Bisphosphonate labels mention that safety and effectiveness information is based on one to four years -- depending on the drug -- of clinical trial data, Kehoe said, but optimal length of use is unknown.
"This is really an issue that's front and center in primary care," said Douglas Bauer, MD, a University of California, San Francisco, primary care doctor invited by the FDA to address the advisory panel.
While not an ideal study to examine long-term use, the only published study to do so involved Fosamax, Bauer said. That study randomly assigned women who'd taken Fosamax daily for five years in a clinical trial to either continue taking the drug for another five years or stop.
For fractures other than those of the spine, there was no evidence overall of continued benefit after five years, Bauer said.
But there was a 55% reduction in spine fracture risk in women who continued taking Fosamax for the extra five years, said Arthur Santora, executive director of clinical research for diabetes and endocrinology drugs at Merck, which makes the drug.
And in studies of up to 10 years of use, Santora said, there were no reports of jawbone death and no difference in the risk of unusual thigh fractures between women who took the drug and those who didn't.
Long-Term Use of Bisphosphonates
Panelists noted that it's difficult to predict which women will benefit from long-term bisphosphonate use. The Fosamax study did find that women's bone mineral density at the time they discontinued the drug was strongly related to their fracture risk over the next five years, Bauer told panel members.
The findings probably can be generalized to weekly dosing of Fosamax, he said, but it's unclear how they relate to other bisphosphonates.

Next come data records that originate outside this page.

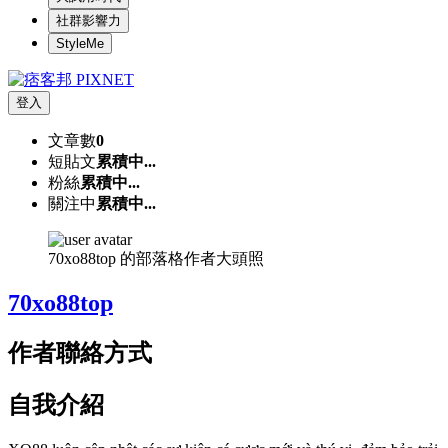
社群影響力
StyleMe
登入
文章數
0
短貼文
累積中...
粉絲
累積中...
關注中
累積中...
70xo88top 的部落格作者大頭照
70xo88top
作者聯絡方式
自我介紹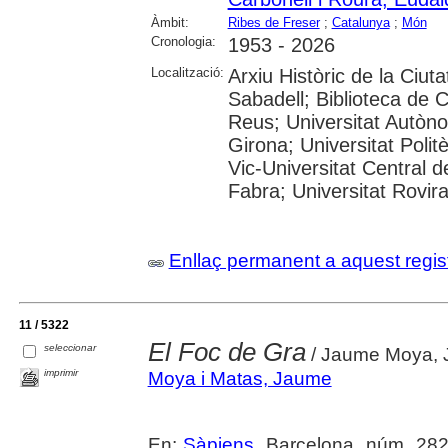
Àmbit:
Ribes de Freser
;
Catalunya
;
Món
Cronologia:
1953 - 2026
Localització:
Arxiu Històric de la Ciut
Sabadell; Biblioteca de 
Reus; Universitat Autòno
Girona; Universitat Polit
Vic-Universitat Central 
Fabra; Universitat Rovira i
Enllaç permanent a aquest regis
11 / 5322
El Foc de Gra
seleccionar
/ Jaume Moya, 
imprimir
Moya i Matas, Jaume
En:
Sàpiens
. Barcelona, núm. 282 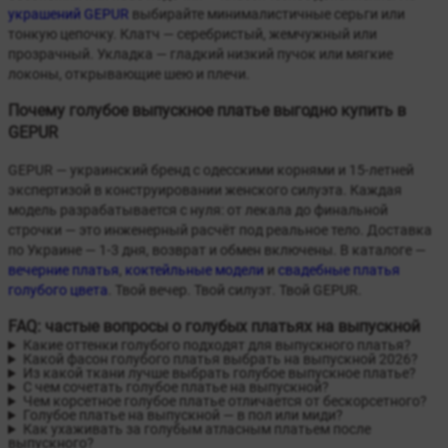
украшений GEPUR
выбирайте минималистичные серьги или
тонкую цепочку. Клатч — серебристый, жемчужный или
прозрачный. Укладка — гладкий низкий пучок или мягкие
локоны, открывающие шею и плечи.
Почему голубое выпускное платье выгодно купить в
GEPUR
GEPUR — украинский бренд с одесскими корнями и 15-летней
экспертизой в конструировании женского силуэта. Каждая
модель разрабатывается с нуля: от лекала до финальной
строчки — это инженерный расчёт под реальное тело. Доставка
по Украине — 1-3 дня, возврат и обмен включены. В каталоге —
вечерние платья
,
коктейльные модели
и
свадебные платья
голубого цвета
. Твой вечер. Твой силуэт. Твой GEPUR.
FAQ: частые вопросы о голубых платьях на выпускной
Какие оттенки голубого подходят для выпускного платья?
Какой фасон голубого платья выбрать на выпускной 2026?
Из какой ткани лучше выбрать голубое выпускное платье?
С чем сочетать голубое платье на выпускной?
Чем корсетное голубое платье отличается от бескорсетного?
Голубое платье на выпускной — в пол или миди?
Как ухаживать за голубым атласным платьем после
выпускного?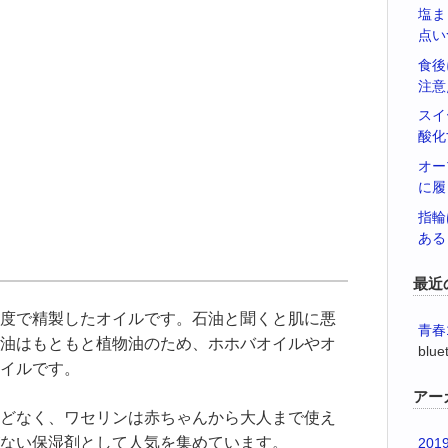
塩ま
点い
食後
注意
スイ
酸化
オー
に履
指輪
ある
最近
度で精製したオイルです。石油と聞くと肌に悪
青春
油はもともと植物油のため、ホホバオイルやオ
blue
イルです。
アー
どなく、ワセリンは赤ちゃんから大人まで使え
ない保湿剤として人気を集めています。
201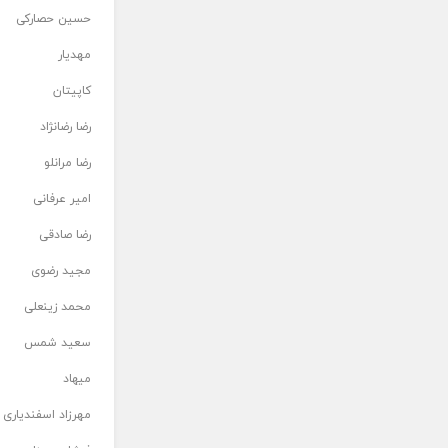
حسین حصارکی
مهدیار
کاپیتان
رضا رضانژاد
رضا مرانلو
امیر عرفانی
رضا صادقی
مجید رضوی
محمد زینعلی
سعید شمس
میهاد
مهرزاد اسفندیاری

Paul Miller, MD, medical director of the Colorado Center for Bone Research, noted that long-term use wasn't an issue when bisphosphonates first came on the market. At that time, "we didn't treat a lot of women in their 50s or early 60s with bisphosphonates," said Miller, who was representing Warner Chilcott, maker of Actonel. "We treated sicker women in their 70s and 80s."
In July 2002, the first published results from the Women's Health Initiative changed all that, he said. The study found that Premarin, the top-selling brand of postmenopausal estrogen, increased heart attack, stroke, and breast cancer risk. Postmenopausal women who had been on hormone therapy to protect their bones flooded doctors' offices in search of an alternative, Miller said.
Most of the bisphosphonate patients who testified before the panel about their unusual thigh fractures said they had started taking the drugs in their 50s or 60s. Some of the women said they'd been prescribed the drugs for osteopenia, which means their bone mineral density was lower than normal but not low enough to be classified as osteoporosis.
Advisory committee member Clifford Rosen, MD, director of the Center for Clinical and translational Research at the Maine Medical Center Research Institute in Scarborough, questioned the wisdom of prescribing bisphosphonates simply to prevent osteoporosis, as opposed to treating it.
"A prevention indication, I think, is being revisited all the way around, including by the FDA," Kehoe said in response. "Certainly it's something we're struggling with and dealing with."